The answer must consist only of the lines from the line with "Gente Viajera" to the line with "dijadwalkan akan segera", both included, exactly as they stand below.
[[ Records supplied, beginning ]]
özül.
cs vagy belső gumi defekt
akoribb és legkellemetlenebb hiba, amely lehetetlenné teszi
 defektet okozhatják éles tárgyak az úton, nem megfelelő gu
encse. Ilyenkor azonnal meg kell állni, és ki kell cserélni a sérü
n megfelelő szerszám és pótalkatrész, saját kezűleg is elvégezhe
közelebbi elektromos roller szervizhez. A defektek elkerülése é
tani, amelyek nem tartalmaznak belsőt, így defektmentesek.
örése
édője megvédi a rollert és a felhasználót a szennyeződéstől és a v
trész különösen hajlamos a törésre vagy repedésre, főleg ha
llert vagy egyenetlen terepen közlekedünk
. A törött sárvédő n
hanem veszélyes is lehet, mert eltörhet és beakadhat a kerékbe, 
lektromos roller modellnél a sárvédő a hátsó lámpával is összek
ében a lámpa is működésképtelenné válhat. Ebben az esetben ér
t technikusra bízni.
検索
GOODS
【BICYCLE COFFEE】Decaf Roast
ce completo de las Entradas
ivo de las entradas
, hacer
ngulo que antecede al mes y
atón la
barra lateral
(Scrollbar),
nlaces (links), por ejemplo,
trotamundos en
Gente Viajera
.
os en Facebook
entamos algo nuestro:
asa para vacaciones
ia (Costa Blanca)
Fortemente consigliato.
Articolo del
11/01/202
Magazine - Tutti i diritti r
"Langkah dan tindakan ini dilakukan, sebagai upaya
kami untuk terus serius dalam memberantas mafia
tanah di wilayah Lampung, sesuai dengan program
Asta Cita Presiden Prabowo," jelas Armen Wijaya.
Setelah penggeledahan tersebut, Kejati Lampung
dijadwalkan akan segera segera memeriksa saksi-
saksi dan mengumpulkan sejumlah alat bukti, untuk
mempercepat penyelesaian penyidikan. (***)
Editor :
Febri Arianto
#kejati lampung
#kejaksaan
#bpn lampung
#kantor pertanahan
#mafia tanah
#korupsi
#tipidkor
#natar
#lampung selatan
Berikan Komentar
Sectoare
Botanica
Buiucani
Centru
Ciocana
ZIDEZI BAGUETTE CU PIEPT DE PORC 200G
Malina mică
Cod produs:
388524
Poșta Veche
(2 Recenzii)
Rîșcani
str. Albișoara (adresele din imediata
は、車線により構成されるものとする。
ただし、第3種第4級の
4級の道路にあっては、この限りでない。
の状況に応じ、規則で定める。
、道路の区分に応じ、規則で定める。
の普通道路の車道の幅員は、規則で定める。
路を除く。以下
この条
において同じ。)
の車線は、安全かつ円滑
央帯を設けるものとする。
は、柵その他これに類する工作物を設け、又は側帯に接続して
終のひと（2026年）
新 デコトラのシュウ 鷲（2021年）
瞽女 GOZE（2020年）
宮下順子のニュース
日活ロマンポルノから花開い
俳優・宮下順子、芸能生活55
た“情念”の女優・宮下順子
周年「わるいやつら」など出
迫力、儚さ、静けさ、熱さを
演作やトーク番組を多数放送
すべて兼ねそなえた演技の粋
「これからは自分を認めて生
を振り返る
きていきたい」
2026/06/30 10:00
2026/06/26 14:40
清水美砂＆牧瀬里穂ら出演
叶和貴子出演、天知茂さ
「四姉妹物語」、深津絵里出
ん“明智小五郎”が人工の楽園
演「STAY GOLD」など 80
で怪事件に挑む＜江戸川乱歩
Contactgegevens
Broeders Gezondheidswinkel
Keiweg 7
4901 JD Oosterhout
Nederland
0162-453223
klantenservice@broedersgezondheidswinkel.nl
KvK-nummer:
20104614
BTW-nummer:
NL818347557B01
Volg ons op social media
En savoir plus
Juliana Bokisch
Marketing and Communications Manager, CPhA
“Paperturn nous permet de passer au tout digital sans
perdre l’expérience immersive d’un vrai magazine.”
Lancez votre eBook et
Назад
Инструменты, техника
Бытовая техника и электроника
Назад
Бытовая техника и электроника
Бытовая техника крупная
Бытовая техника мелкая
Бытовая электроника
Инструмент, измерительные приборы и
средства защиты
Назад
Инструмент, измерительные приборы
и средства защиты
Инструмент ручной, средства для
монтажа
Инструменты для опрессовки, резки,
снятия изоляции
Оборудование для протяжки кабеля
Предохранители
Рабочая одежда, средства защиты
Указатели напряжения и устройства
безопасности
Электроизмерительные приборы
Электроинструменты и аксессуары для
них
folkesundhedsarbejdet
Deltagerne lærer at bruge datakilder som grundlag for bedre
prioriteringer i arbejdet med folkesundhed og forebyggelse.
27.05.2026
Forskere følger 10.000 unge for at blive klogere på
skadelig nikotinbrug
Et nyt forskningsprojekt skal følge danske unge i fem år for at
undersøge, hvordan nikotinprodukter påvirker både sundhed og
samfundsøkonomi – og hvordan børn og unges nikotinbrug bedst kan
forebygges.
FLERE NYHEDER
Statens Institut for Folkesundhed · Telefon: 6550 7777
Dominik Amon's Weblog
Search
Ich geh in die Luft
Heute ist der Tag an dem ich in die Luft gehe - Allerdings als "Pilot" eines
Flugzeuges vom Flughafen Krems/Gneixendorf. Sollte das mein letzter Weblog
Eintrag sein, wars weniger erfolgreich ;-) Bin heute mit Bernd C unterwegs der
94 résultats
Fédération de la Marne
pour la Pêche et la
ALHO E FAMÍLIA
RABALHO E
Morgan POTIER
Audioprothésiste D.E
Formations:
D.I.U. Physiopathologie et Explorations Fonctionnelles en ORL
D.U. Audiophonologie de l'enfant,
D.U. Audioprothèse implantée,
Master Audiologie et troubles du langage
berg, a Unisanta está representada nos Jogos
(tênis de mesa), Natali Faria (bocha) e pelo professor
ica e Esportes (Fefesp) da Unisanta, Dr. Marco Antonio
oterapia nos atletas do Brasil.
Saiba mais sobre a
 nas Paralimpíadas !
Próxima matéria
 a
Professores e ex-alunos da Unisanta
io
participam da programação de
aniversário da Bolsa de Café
[[ Records supplied, end ]]
= Result below =
Gente Viajera
.
os en Facebook
entamos algo nuestro:
asa para vacaciones
ia (Costa Blanca)
Fortemente consigliato.
Articolo del
11/01/202
Magazine - Tutti i diritti r
"Langkah dan tindakan ini dilakukan, sebagai upaya
kami untuk terus serius dalam memberantas mafia
tanah di wilayah Lampung, sesuai dengan program
Asta Cita Presiden Prabowo," jelas Armen Wijaya.
Setelah penggeledahan tersebut, Kejati Lampung
dijadwalkan akan segera segera memeriksa saksi-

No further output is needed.